L’actrice de “Candice Renoir” joue le combat d’une mère

Cécile Bois quitte la peau de Candice le temps d'un téléfilm. @Reporters.

Cécile Bois quitte la peau de Candice le temps d’un téléfilm. @Reporters.

Le temps d’un téléfilm, diffusé sur La Une en deux épisodes, Cécile Bois incarne une mère bouleversante de courage qui va tout faire pour sauvez sa fille atteinte d’une maladie rare.

« Tu vivras ma fille », ce n’est pas juste un téléfilm…

Non, l’histoire est inspirée de la vie de Karen Aiach, une française de mon âge. C’était une femme comme les autres, qui a 35 ans, se marie et qui fait un enfant. Lors d’un simple contrôle médical, presque anodin, on détecte une anomalie chez sa fille de 6 mois. On se rend compte qu’elle souffre d’une maladie neurodégénérative qui conduit à la mort à moyen terme. Normalement, cette maladie se décèle vers 4 ou 5 ans. Là, où elle aurait pu être abattue, Karen se dit qu’elle a une chance là où d’autres ne l’ont pas eue, « ma fille n’a que 6 mois donc je suis sûre que je peux faire quelque chose ». Le film raconte le combat de cette femme pour lutter contre l’inéluctable et d’aller au-delà des certitudes scientifiques.

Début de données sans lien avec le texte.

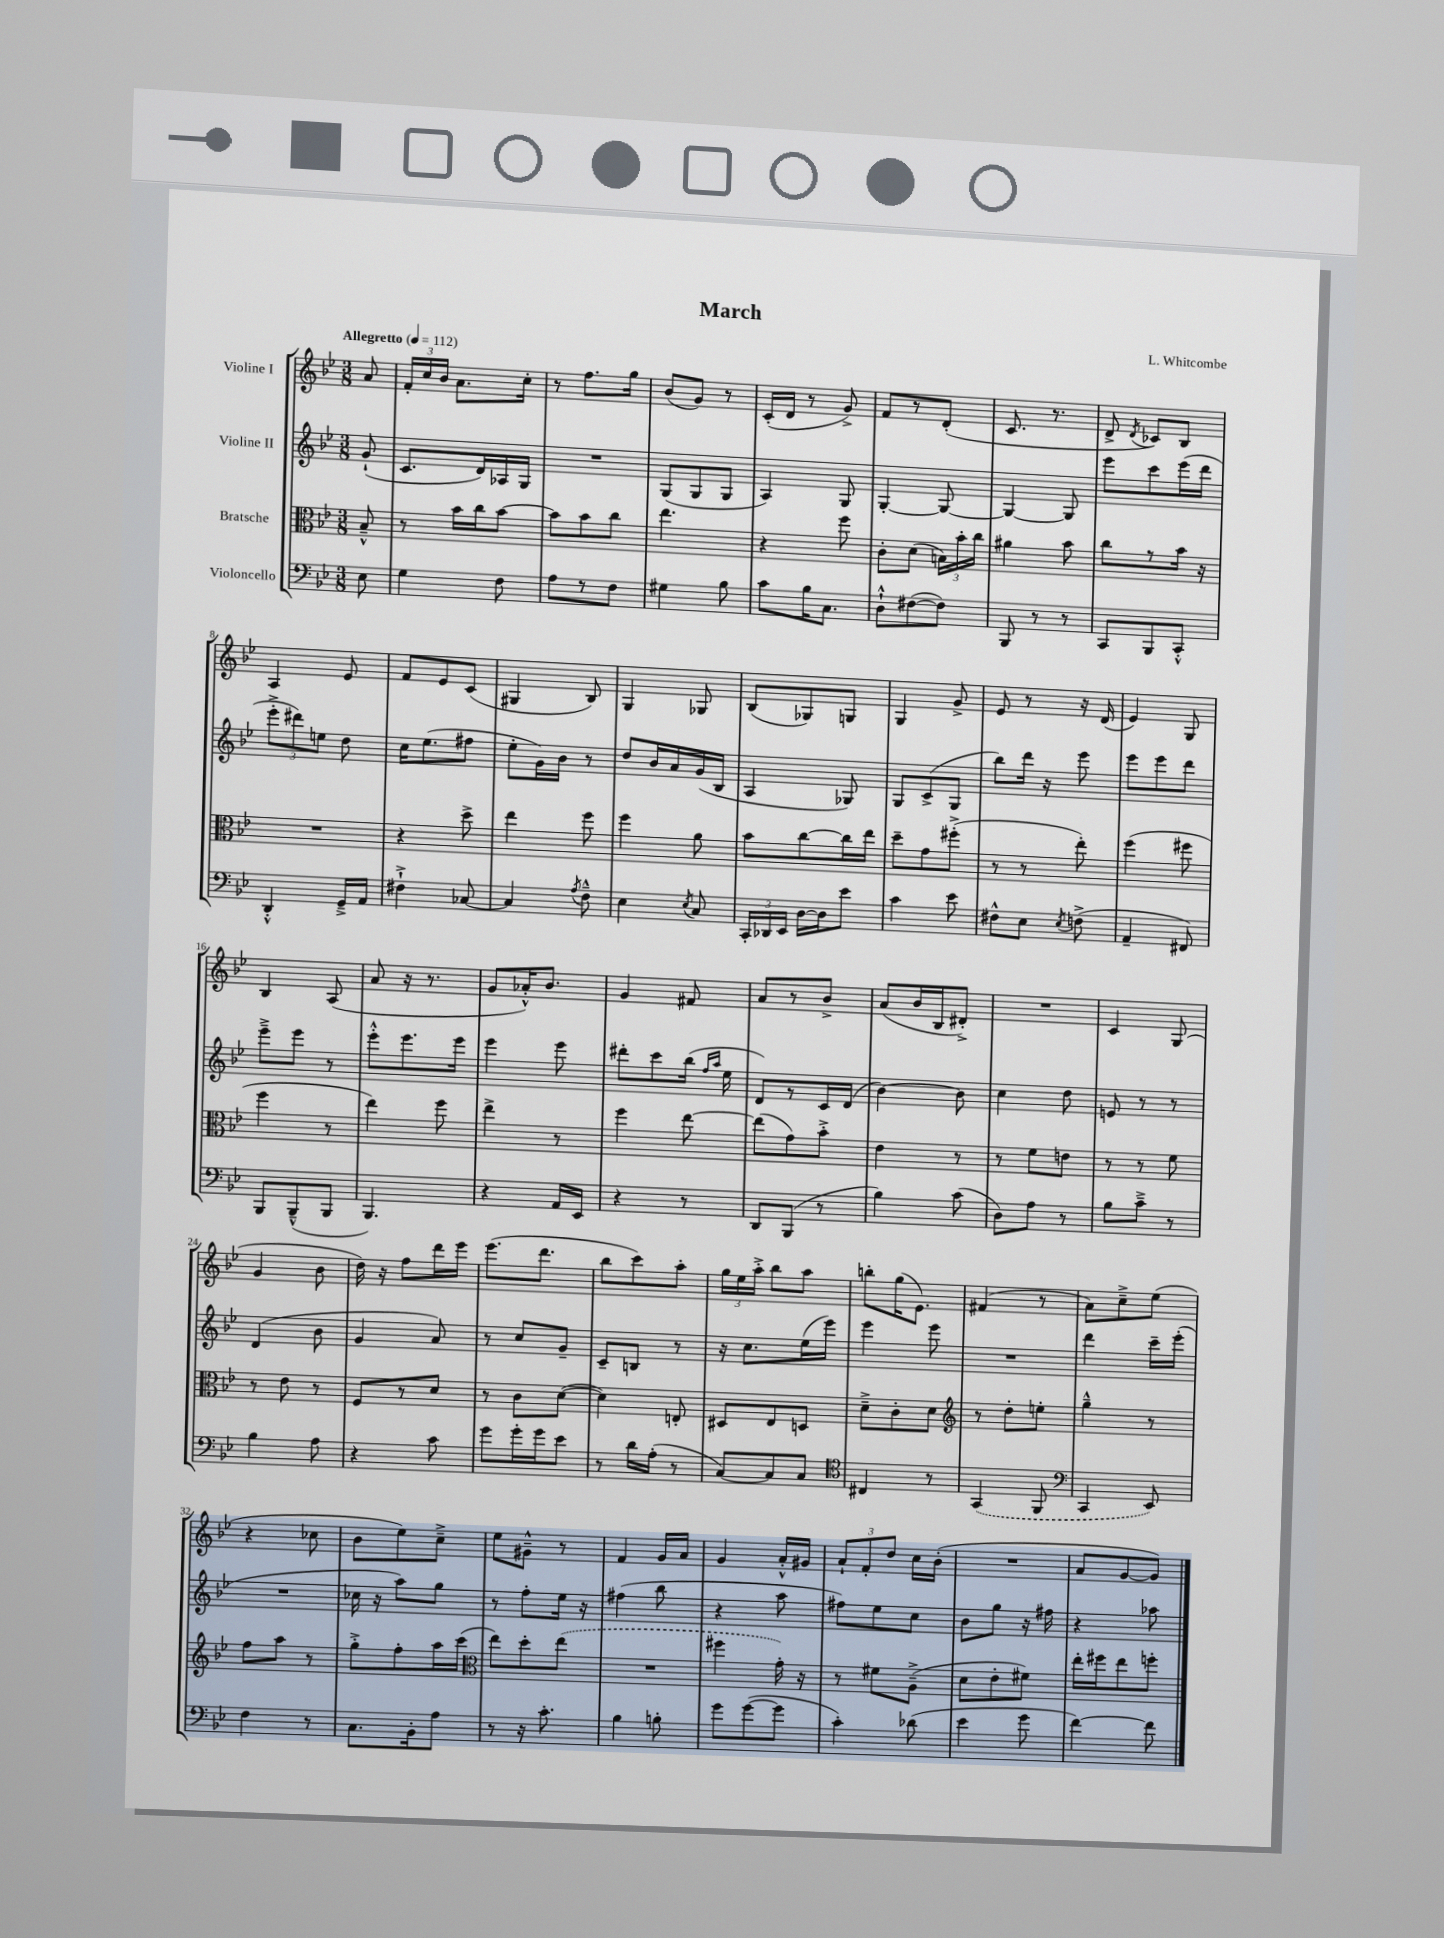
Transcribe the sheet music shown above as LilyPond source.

\header { title = "March" composer = "L. Whitcombe" }
<<
\new StaffGroup <<
\new Staff = "s0" \with { instrumentName = "Violine I" } {
    \clef treble \key bes \major \numericTimeSignature \time 3/8 \partial 8 \tempo "Allegretto" 4 = 112
    \autoBeamOff a'8 |
    \tuplet 3/2 { f'16[-. c''16 bes'16] } a'8.[ c''16]-. |
    r8 f''8.[ g''16] |
    bes'8[( g'8]) r8 |
    c'16[-.( d'16] r8 g'8->) |
    f'8[ r8 d'8]-.( |
    c'8. r8. |
    d'8-> \acciaccatura { d'8 } ces'8[) bes8] |
    a4 ees'8 |
    f'8[ ees'8 c'8]( |
    gis4 bes8) |
    g4 ges8 |
    bes8[( ges8) g8] |
    g4 g'8-> |
    ees'8 r8 r16 d'16( |
    ees'4) g8 |
    bes4 a8( |
    a'8 r16 r8. |
    g'8[ aes'16-.-^) bes'8.] |
    g'4 fis'8 |
    a'8[ r8 bes'8]-> |
    a'8[( bes'16 bes16 dis'8]-.->) |
    R4. |
    c'4 g8( |
    g'4 bes'8 |
    d''16) r16 f''8[ d'''16 ees'''16] |
    ees'''8.[( d'''8.] |
    bes''8[ c'''8) a''8]-. |
    \tuplet 3/2 { g''16[ ees''16 a''16]-.-> } bes''8[ a''8] |
    b''8[-. g''16( ees'8.]) |
    fis'4( r8 |
    a'8[) c''8---> ees''8]( |
    r4 ces''8 |
    bes'8[ ees''8) c''8]---> |
    ees''8[ gis'8]---^ r8 |
    f'4 g'16[ a'16] |
    g'4 a'16[-.-^ gis'16] |
    \tuplet 3/2 { a'8[-! f'8-. d''8] } c''16[ bes'16]-.( |
    R4. |
    a'8[ g'8~ g'8]) \bar "|." |
}
\new Staff = "s1" \with { instrumentName = "Violine II" } {
    \clef treble \key bes \major \numericTimeSignature \time 3/8 \partial 8
    \autoBeamOff g'8-!( |
    c'8.[ d'16) aes16 g16] |
    R4. |
    g8[( g8 g8] |
    a4) g8 |
    g4~-. g8~ |
    g4~ g8 |
    ees'''8[ c'''8 ees'''16( d'''16] |
    \tuplet 3/2 { ees'''8[-.-> dis'''8) e''8] } d''8 |
    c''16[ ees''8.( fis''8] |
    ees''8[-. g'16) bes'16] r8 |
    d''8[ bes'16 a'16 g'16( bes16] |
    a4 ges8) |
    g8[ c'8->( g8] |
    bes''8[) d'''16] r16 ees'''8 |
    ees'''8[ ees'''8 d'''8] |
    ees'''8[---> ees'''8] r8 |
    ees'''8[-.-^ ees'''8. ees'''16] |
    ees'''4 ees'''8 |
    dis'''8[-. c'''8 bes''16]( \grace { f''16[ a''16] } ees''16 |
    d'8[) r8 c'16 d'16]( |
    bes'4~) bes'8 |
    c''4 d''8 |
    e'8 r8 r8 |
    d'4( bes'8 |
    g'4 a'8) |
    r8 c''8[ g'8]-- |
    c'8[-- b8] r8 |
    r16 c''8.[ ees''16( ees'''16]) |
    ees'''4 ees'''8 |
    R4. |
    d'''4 c'''16[-- ees'''16]-.( |
    R4. |
    ces''16 r16 a''8[) g''8] |
    r8 f''8[-. ees''16] r16 |
    fis''4( bes''8 |
    r4 a''8 |
    fis''8[) ees''8 c''8] |
    bes'8[ g''8] r16 fis''16 |
    r4 aes''8 \bar "|." |
}
\new Staff = "s2" \with { instrumentName = "Bratsche" } {
    \clef alto \key bes \major \numericTimeSignature \time 3/8 \partial 8
    \autoBeamOff bes8---^ |
    r8 bes'16[ c''16 bes'8]~ |
    bes'8[ bes'8 c''8] |
    ees''4. |
    r4 f''8 |
    c'8[-. d'8]( \tuplet 3/2 { b16[) bes'16-. c''16] } |
    ais'4 bes'8 |
    c''8[ r8 bes'16] r16 |
    R4. |
    r4 d''8-> |
    ees''4 f''8 |
    f''4 a'8 |
    bes'8[ c''8~ c''16 ees''16] |
    d''8[-- g'8 fis''8]-.->( |
    r8 r8 ees''8-.) |
    f''4( fis''8 |
    f''4 r8 |
    ees''4) f''8 |
    ees''4-> r8 |
    f''4 ees''8~ |
    ees''8[( g'8) bes'8]-.-> |
    ees'4 r8 |
    r8 f'8[ e'8] |
    r8 r8 f'8 |
    r8 ees'8 r8 |
    f8[ r8 d'8] |
    r8 c'8[ d'8]~( |
    d'4) e8-. |
    dis8[ ees8 d8] |
    d'8[---> c'8-. d'8] |
    \clef treble r8 d''8[-. e''8]-. |
    g''4---^ r8 |
    f''8[ a''8] r8 |
    g''8[-.-> f''8-. a''16 c'''16]( |
    \clef alto ees''8[) d''8-. \once \slurDashed ees''8]( |
    R4. |
    fis''4 g'16-.) r16 |
    r8 fis'8[ a8]--->( |
    d'8[ ees'8-. fis'8]) |
    ees''16[-. fis''16 ees''8 f''8]-. \bar "|." |
}
\new Staff = "s3" \with { instrumentName = "Violoncello" } {
    \clef bass \key bes \major \numericTimeSignature \time 3/8 \partial 8
    \autoBeamOff ees8 |
    g4 f8 |
    a8[ r8 f8] |
    gis4 bes8 |
    c'8[ bes16 c8.] |
    d8[-!-^ fis8~( fis8]) |
    bes,,8 r8 r8 |
    c,8[ bes,,8 c,8]-.-^ |
    d,4-.-^ g,16[---> a,16] |
    fis4-!-> ces8~ |
    ces4 \acciaccatura { a8 } f8---^ |
    ees4 \acciaccatura { ees8 } c8 |
    \tuplet 3/2 { c,16[-. des,16 ees,16] } d16[~ d16 ees'8] |
    c'4 ees'8 |
    fis8[-^ ees8] \acciaccatura { ees8 } f8->( |
    a,4-- fis,8) |
    bes,,8[ bes,,8---^( bes,,8] |
    bes,,4.) |
    r4 a,16[ ees,16] |
    r4 r8 |
    d,8[ bes,,8]( r8 |
    bes4) c'8( |
    d8[) a8] r8 |
    bes8[ c'8]---> r8 |
    bes4 a8 |
    r4 c'8 |
    g'8[ g'16-. g'16 ees'8] |
    r8 d'16[ a16]-.( r8 |
    c8[~) c8 c8] |
    \clef tenor cis4 r8 |
    \once \slurDashed g,4( f,8 |
    \clef bass c,4 ees,8) |
    f4 r8 |
    c8.[ bes,16-. a8] |
    r8 r16 c'8.-. |
    bes4 b8-. |
    g'8[ g'8~( g'8] |
    c'4-.) des'8( |
    ees'4 g'8 |
    f'4~) f'8 \bar "|." |
}
>>
>>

De savoir que le scénario est inspiré d’une histoire vraie, a-t-il changé votre approche de jeu ?

D’avoir la référence ce femme dont le parcours m’impressionnait beaucoup, cela donne une responsabilité que l’on n’a pas lorsqu’on interprète librement un personnage de fiction. Cela m’a fragilisée et je me suis posée beaucoup de questions. Je ne savais pas si je devais coller au plus près de ce qu’elle était ou me laisser une marge de jeu. J’ai compris que de me laisser ma liberté d’interprétation me permettrait d’aller sûrement plus loin que de suivre simplement son parcours.

Avez-vous rencontré Karen Aiach, la femme que vous incarner ?

Oui, j’ai eu cette chance. Nous avons un peu échanger par écrit avant le tournage. Elle n’était pas vraiment impliquée dans le projet. Même si elle était très contente que cela se fasse car nous allions parler de la maladie de sa fille, de la maladie de Sanfilippo. Elle était contente que nous rendions public toutes les recherches qu’elle fait. Elle est venue sur le plateau de tournage pour faire un peu de figuration pour que l’on ai son image dans le film. Elle est venue de façon extrêmement discrète déposer son fil dans le tissage du film.

Vous êtes vous-même maman, est-ce compliqué émotionnellement de jouer une maman confrontée à la maladie de sa fille?

Oui, je ne l’aurais pas joué comme cela si je n’avais pas été maman. Il y a beaucoup dans mon interprétation de mon instinct de mère.

Etait-ce agréable de jouer avec un bébé, même si cela implique certaines contraintes de tournage ?

Nous avons tourné avec plusieurs enfants. Nous avons eu des bébés mais aussi des enfants plus jeunes. Ce n’était pas contraignant. Arié Elmaleh a une relation géniale avec les enfants, ils l’aiment beaucoup. Les choses se sont faites naturellement. Moi j’ai aimé prendre à nouveau dans mes bras des bébés! Malgré le sujet, j’ai beaucoup de scènes de combat, de discussions scientifiques, qu’avec les enfants.

Justement, quelle facette du monde scientifique vous a le plus surpris?

Je ne suis pas familiarisée à l’univers scientifique comme l’est Karen. Mais ce qui m’a marqué dans cette histoire, c’est ce monde assez machiste de la science. Quand une femme tente de venir s’y imposer et qu’elle n’est pas scientifique elle-même, c’est très compliqué de se faire entendre et de s’imposer. Et puis les scientifiques, aussi savants soient-ils, sont des personnes qui à force de travailler avec des chiffres en perdre un peu d’âme. Pour certaines d’entre eux mais heureusement pas pour tous, il y a une froideur étonnante face aux cas qu’ils traitent.

Cela vous a-t-il fait du bien de vous éloigner un peu de Candice Renoir ?

Oui, bien sûr. C’est un des arguments qui m’a poussée à faire ce film, de m’éloigner de Candice si bien au niveau de l’univers que de son personnage. Pour trouver du plaisir à Candice Renoir, il faut que j’aille gambader dans d’autres prés. Sinon j’aurais le sentiment d’être enfermée dans un seul et quand l’on se sent enfermé, on n’a plus de plaisir. Il faut que je me sente libre d’aller me promener  dans d’autres prés.